● **Data for this exercise**

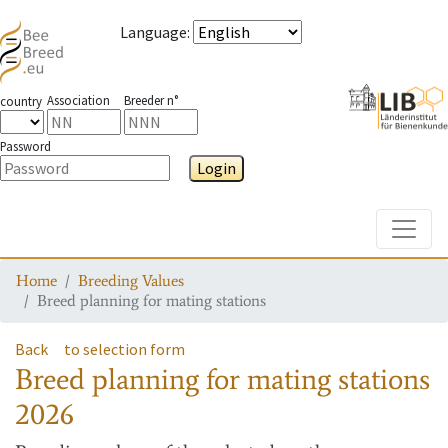
Language
:
Association
Breeder n°
country
Password
Login
Toggle
Home
Breeding Values
Breed planning for mating stations
Back
to selection form
Breed planning for mating stations
2026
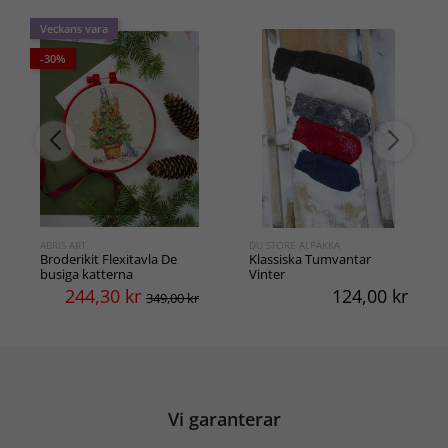
Veckans vara
-30%
ABRIS ART
DU STORE ALPAKKA
Broderikit Flexitavla De
Klassiska Tumvantar
busiga katterna
Vinter
244,30
kr
124,00
kr
349,00 kr
Vi garanterar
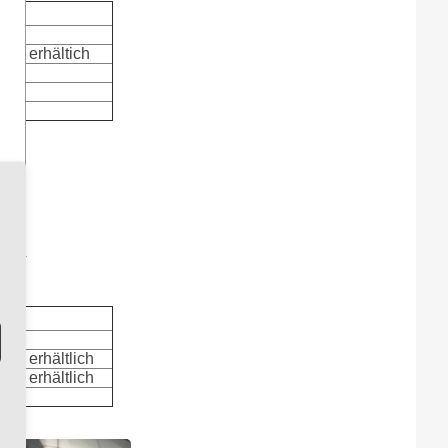
itt erhältich
m
ten .
itt erhältlich
itt erhältlich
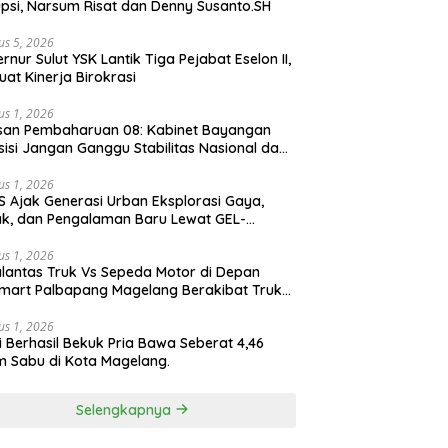
psi, Narsum Risat dan Denny Susanto.SH
us 5, 2026
lut YSK Lantik Tiga Pejabat Eselon II,
uat Kinerja Birokrasi
us 1, 2026
san Pembaharuan 08: Kabinet Bayangan
isi Jangan Ganggu Stabilitas Nasional dan
ram Asta Cita Prabowo-Gibran
us 1, 2026
S Ajak Generasi Urban Eksplorasi Gaya,
k, dan Pengalaman Baru Lewat GEL-
ATUS MC™ Pop Up Experience
us 1, 2026
lantas Truk Vs Sepeda Motor di Depan
mart Palbapang Magelang Berakibat Truk
akar
us 1, 2026
si Berhasil Bekuk Pria Bawa Seberat 4,46
 Sabu di Kota Magelang.
Selengkapnya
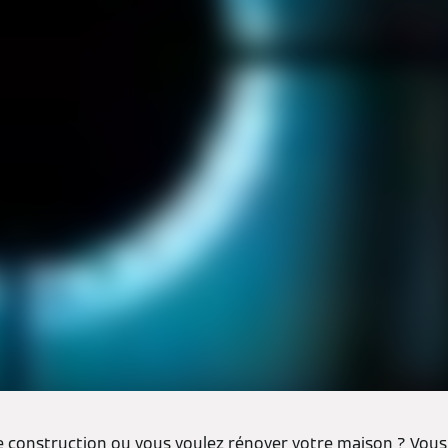
e construction ou vous voulez rénover votre maison ? Vou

● **Written task**
Output every entry exactly, leaving out pictures.

● **Finished exercise**
Language
:
Association
Breeder n°
country
Password
Login
Toggle
Home
Breeding Values
Breed planning for mating stations
Back
to selection form
Breed planning for mating stations
2026
Veckans vara
-30%
ABRIS ART
DU STORE ALPAKKA
Broderikit Flexitavla De
Klassiska Tumvantar
busiga katterna
Vinter
244,30
kr
124,00
kr
349,00 kr
Vi garanterar
itt erhältich
m
ten .
itt erhältlich
itt erhältlich
psi, Narsum Risat dan Denny Susanto.SH
us 5, 2026
lut YSK Lantik Tiga Pejabat Eselon II,
uat Kinerja Birokrasi
us 1, 2026
san Pembaharuan 08: Kabinet Bayangan
isi Jangan Ganggu Stabilitas Nasional dan
ram Asta Cita Prabowo-Gibran
us 1, 2026
S Ajak Generasi Urban Eksplorasi Gaya,
k, dan Pengalaman Baru Lewat GEL-
ATUS MC™ Pop Up Experience
us 1, 2026
lantas Truk Vs Sepeda Motor di Depan
mart Palbapang Magelang Berakibat Truk
akar
us 1, 2026
si Berhasil Bekuk Pria Bawa Seberat 4,46
 Sabu di Kota Magelang.
Selengkapnya
e construction ou vous voulez rénover votre maison ? Vou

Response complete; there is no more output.